La question est clairement posée dans le film multiprimé d’un Damien Chazelle à qui l’on doit par ailleurs un certain La la Land; elle n’appelle pas de réponse sinon celle que se forgera le spectateur en assistant au chemin de croix du héros confronté à cette logique du « marche ou crève » qui en a brisé plus d’un avant. Une réponse forcément embarrassée par la conclusion de cette tragique success story, magnifiquement portée par Miles Teller dans le rôle de l’élève et J.K.Simmons dans le rôle du professeur.
Coup de fouet pédagogique
Car la chute de cette intrigue n’est pas sans rappeler les problématiques ancrées dans les romans d’initiation du XIXeme siècle : en suivant semblable formation, en répondant au degré d’exigence de son maître, quitte à mettre sa sécurité physique en péril, Andrew ne risque-t-il pas d’en devenir le double et de perpétuer une méthodologie proche de la torture mentale, sous le fallacieux prétexte de forger le futur du jazz en détectant les musiciens en devenir, en éradiquant ceux jugés trop faibles, en dressant ceux qui se distinguent par une once de talent ?
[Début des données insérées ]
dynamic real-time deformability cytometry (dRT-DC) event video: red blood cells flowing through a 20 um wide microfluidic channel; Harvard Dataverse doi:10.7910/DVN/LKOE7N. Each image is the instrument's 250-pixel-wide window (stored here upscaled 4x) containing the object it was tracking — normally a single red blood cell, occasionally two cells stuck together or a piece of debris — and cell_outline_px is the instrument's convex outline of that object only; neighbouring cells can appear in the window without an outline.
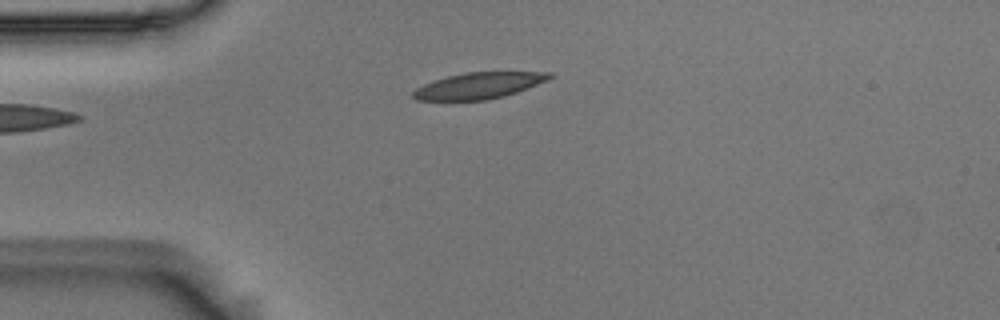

On s’interroge également sur la passivité des autres étudiants, le silence et des dirigeants de l’école et des parents. Les agissements de Fletcher sont acceptés par tous, sous prétexte qu’il est le meilleur dans une discipline par essence très dure. Mais être le meilleur autorise-t-il de se comporter en monstre, au risque de détruire mentalement et physiquement les jeunes dont on a la responsabilité ? Rappelons que « whiplash » veut dire « coup de fouet », ce qui résume parfaitement l’interrogation ancrée au cœur de ce film aussi magnifique que terrifiant.